Geoff Butler

Personal information
- Full name: Geoffrey Butler
- Date of birth: 26 September 1946 (age 78)
- Place of birth: Middlesbrough, England
- Position(s): Defender

Senior career*
- Years: Team / Apps / (Gls)
- 1965–1967: Middlesbrough / 55 / (1)
- 1967: Chelsea / 9 / (0)
- 1967–1969: Sunderland / 3 / (0)
- 1969–1976: Norwich City / 153 / (1)
- 1974–1975: → Baltimore Comets (loan) / 40 / (2)
- 1975–1981: AFC Bournemouth / 119 / (1)
- 1981–1982: Peterborough United / 39 / (0)
- Total:  / 418 / (5)

Managerial career
- 1983–2000: Salisbury City
- 2002–2003: Weymouth

= Geoff Butler =

English footballer and manager

Geoffrey Butler (born 26 September 1946) is a former professional footballer who played as a defender in The Football League between the 1960s and 1980s.

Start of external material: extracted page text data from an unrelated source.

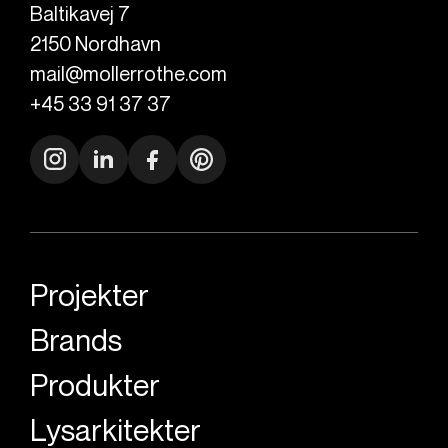
Baltikavej 7
2150
Nordhavn
mail@mollerrothe.com
+45 33 91 37 37
Projekter
Brands
Produkter
Lysarkitekter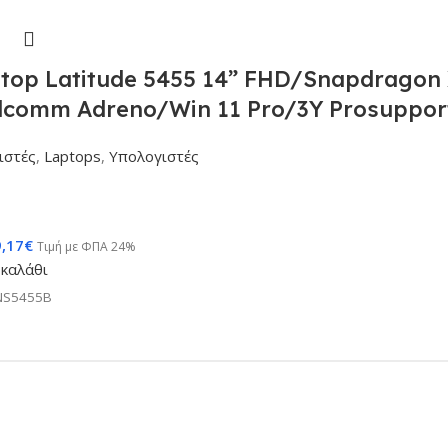
top Latitude 5455 14” FHD/Snapdragon
comm Adreno/Win 11 Pro/3Y Prosuppor
ιστές
,
Laptops
,
Υπολογιστές
9,17
€
Τιμή με ΦΠΑ 24%
καλάθι
NS5455B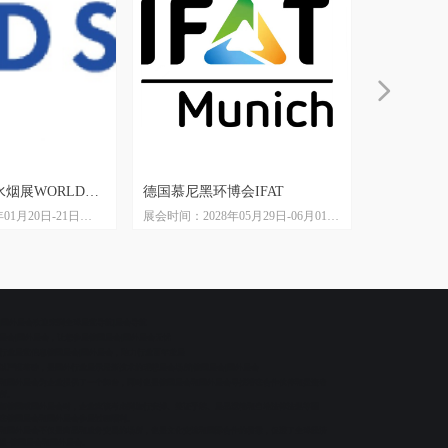
넲
烟展WORLD
德国慕尼黑环博会IFAT
德国多特蒙
01月20日-21日
展会时间：2028年05月29日-06月01日
展会时间：202
I
InterTabac&
一届
展会地点：德国慕尼黑展览中心
展会地点：
界贸易中心DWTC
展会周期：两年一届
展会周期：
usiness Media
主办单位：慕尼黑博览集团
主办单位：
厦门孚锐会展有限公
|国外展会欢迎来到全球展览导航|展会导航
展会|国外展会，让您参展德国展会|国外展会无忧
行业展览信息
德国展会|国外展会，助力行业百年发展
以严谨著称，是国外行业展示最新技术的理想展会场所|德国展会|国外展会
和国外展会为企业提供了一个舞台，同时也是德国展会和国外展会寻找潜在合作伙伴和投资者
所。
加德国或国外展会时，企业应该考虑到旅行安排、签证手续、展品运输和当地法律法规等因
在德国展会和国外展会参展过程顺利。
和国外展会不仅是商品和服务交易的场所，也是文化交流和国际合作的桥梁，促进了全球经济
通-德国展会和国外展会。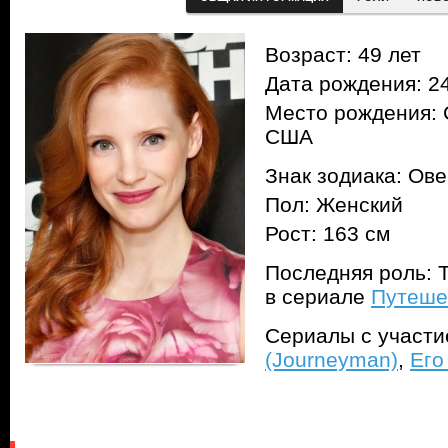
Возраст: 49 лет
Дата рождения: 24
Место рождения: 
США
Знак зодиака: Ов
Пол: Женский
Рост: 163 см
Последняя роль: 
в сериале
Путеше
Сериалы с участ
(Journeyman)
,
Его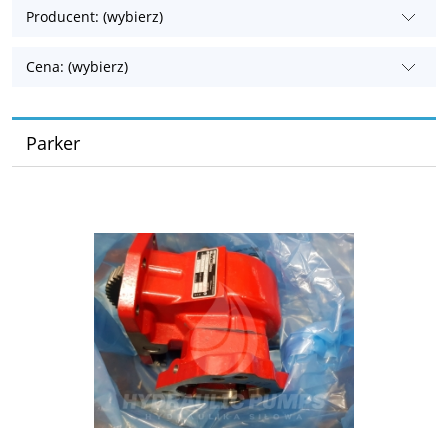
Producent: (wybierz)
Cena: (wybierz)
Parker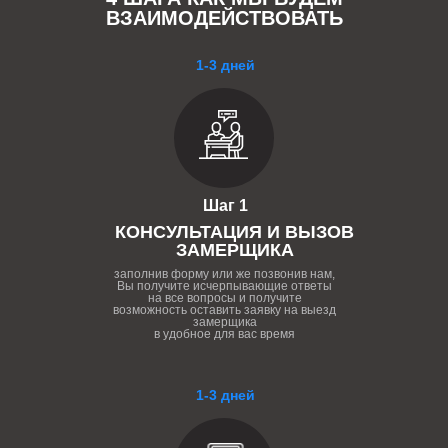
ВЗАИМОДЕЙСТВОВАТЬ
1-3 дней
Шаг 1
КОНСУЛЬТАЦИЯ И ВЫЗОВ
ЗАМЕРЩИКА
заполнив форму или же позвонив нам,
Вы получите исчерпывающие ответы
на все вопросы и получите
возможность оставить заявку на выезд
замерщика
в удобное для вас время
1-3 дней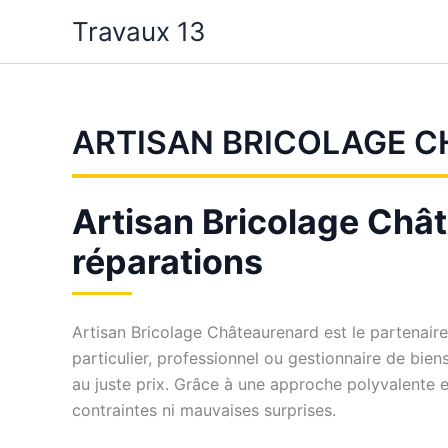
Aller
Travaux 13
au
contenu
ARTISAN BRICOLAGE 
Artisan Bricolage Châte
réparations
Artisan Bricolage Châteaurenard est le partenair
particulier, professionnel ou gestionnaire de bie
au juste prix. Grâce à une approche polyvalente e
contraintes ni mauvaises surprises.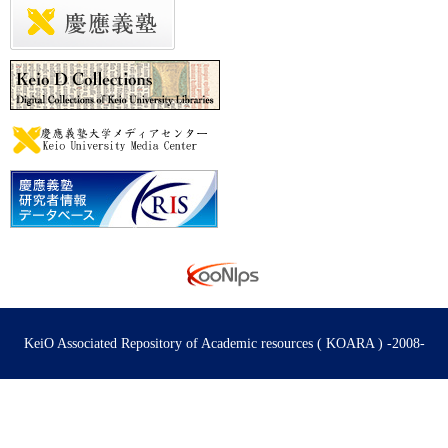
KeiO Associated Repository of Academic resources ( KOARA ) -2008-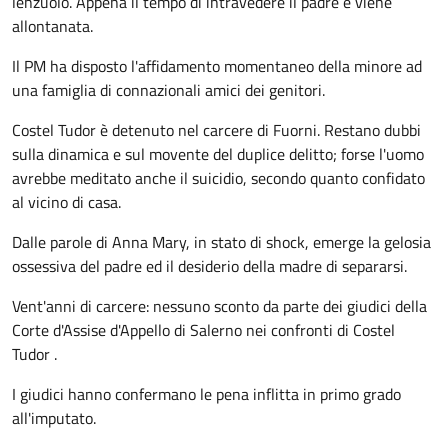
lenzuolo. Appena il tempo di intravedere il padre e viene
allontanata.
Il PM ha disposto l'affidamento momentaneo della minore ad
una famiglia di connazionali amici dei genitori.
Costel Tudor è detenuto nel carcere di Fuorni. Restano dubbi
sulla dinamica e sul movente del duplice delitto; forse l'uomo
avrebbe meditato anche il suicidio, secondo quanto confidato
al vicino di casa.
Dalle parole di Anna Mary, in stato di shock, emerge la gelosia
ossessiva del padre ed il desiderio della madre di separarsi.
Vent'anni di carcere: nessuno sconto da parte dei giudici della
Corte d'Assise d'Appello di Salerno nei confronti di Costel
Tudor .
I giudici hanno confermano le pena inflitta in primo grado
all'imputato.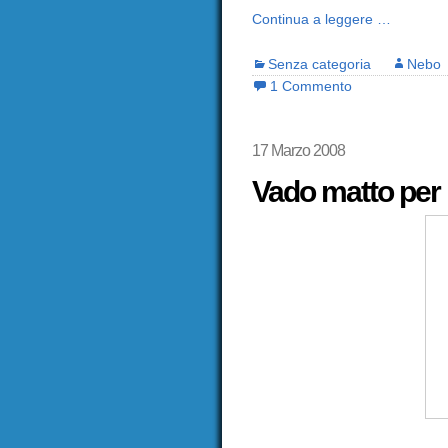
Continua a leggere …
Senza categoria
Nebo
1 Commento
17 Marzo 2008
Vado matto per i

He started out with his hometown club Middlesbrough and made 55 league appearances for them before a transfer to Chelsea in September 1967. He only made a total of nine appearances for Chelsea. He later played for Sunderland and Norwich City, and whilst at Norwich he played for the Baltimore Comets of the North American Soccer League in the 1974 and 1975 NASL summer seasons, making a total of 40 appearances. He also played for AFC Bournemouth. While at Norwich, he was a member of the team that reached the final of the League Cup in 1973.

In 1983, Butler was appointed as player/manager of Salisbury in the Southern League, later also becoming commercial manager.

In 1992, it was revealed that South Africa national team manager Jeff Butler had been sacked from his post for passing off Geoffrey Butler's playing career as his own.